[Opening Stored data section]
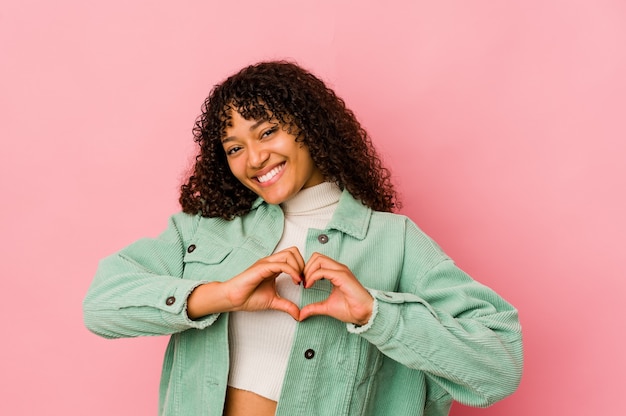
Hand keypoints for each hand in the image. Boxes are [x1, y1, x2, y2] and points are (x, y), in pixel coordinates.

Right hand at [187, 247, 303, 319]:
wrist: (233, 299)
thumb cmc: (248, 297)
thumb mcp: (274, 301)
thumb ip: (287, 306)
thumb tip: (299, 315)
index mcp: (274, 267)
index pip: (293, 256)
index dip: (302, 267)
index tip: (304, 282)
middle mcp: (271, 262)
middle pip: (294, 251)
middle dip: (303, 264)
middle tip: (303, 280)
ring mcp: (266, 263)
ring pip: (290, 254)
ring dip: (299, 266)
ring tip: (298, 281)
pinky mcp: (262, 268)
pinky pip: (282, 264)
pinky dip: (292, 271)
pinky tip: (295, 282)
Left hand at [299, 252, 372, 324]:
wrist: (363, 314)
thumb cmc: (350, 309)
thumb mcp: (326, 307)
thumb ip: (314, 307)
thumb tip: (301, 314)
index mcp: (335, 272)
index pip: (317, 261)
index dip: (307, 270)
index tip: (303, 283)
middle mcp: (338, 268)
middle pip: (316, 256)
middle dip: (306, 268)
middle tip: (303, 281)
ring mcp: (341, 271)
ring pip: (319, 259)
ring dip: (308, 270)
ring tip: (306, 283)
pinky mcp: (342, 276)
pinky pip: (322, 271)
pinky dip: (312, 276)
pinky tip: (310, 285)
[Closing Stored data section]
**The task**
Leave out any pictures and return exactly the lines from the beginning of the data through the line with "middle tip: (303, 281)", inclusive.

**Reply**
Hand keypoints for each hand in the image. Boxes are [x1, y1, x2, y2] and points are (x, y), in pixel coordinates.

Right hand at [187, 247, 303, 319]:
wrist: (233, 299)
thumb cmc: (248, 297)
thumb mcp: (274, 301)
thumb ip: (287, 306)
thumb tip: (299, 315)
index mcp: (274, 267)
index pip: (293, 256)
index dip: (302, 267)
index tip: (304, 282)
middle mcp: (271, 262)
middle pip: (294, 251)
middle dip: (303, 264)
middle tip: (303, 280)
ring mcp: (266, 263)
ring pip: (290, 254)
ring dip: (299, 266)
ring tip: (298, 281)
pinky mcp: (262, 268)
pinky pip: (282, 264)
pinky dip: (292, 271)
pinky tip: (295, 282)
Left hand at [299, 252, 372, 324]:
wrist: (363, 314)
thumb cmc: (350, 309)
thumb mcp: (326, 307)
thumb ip: (314, 307)
thumb tip: (301, 314)
index mcp: (335, 272)
index pip: (317, 261)
index dip: (307, 270)
index tip: (303, 283)
middle mcp: (338, 268)
middle pip: (316, 256)
middle dip: (306, 268)
middle tip: (303, 281)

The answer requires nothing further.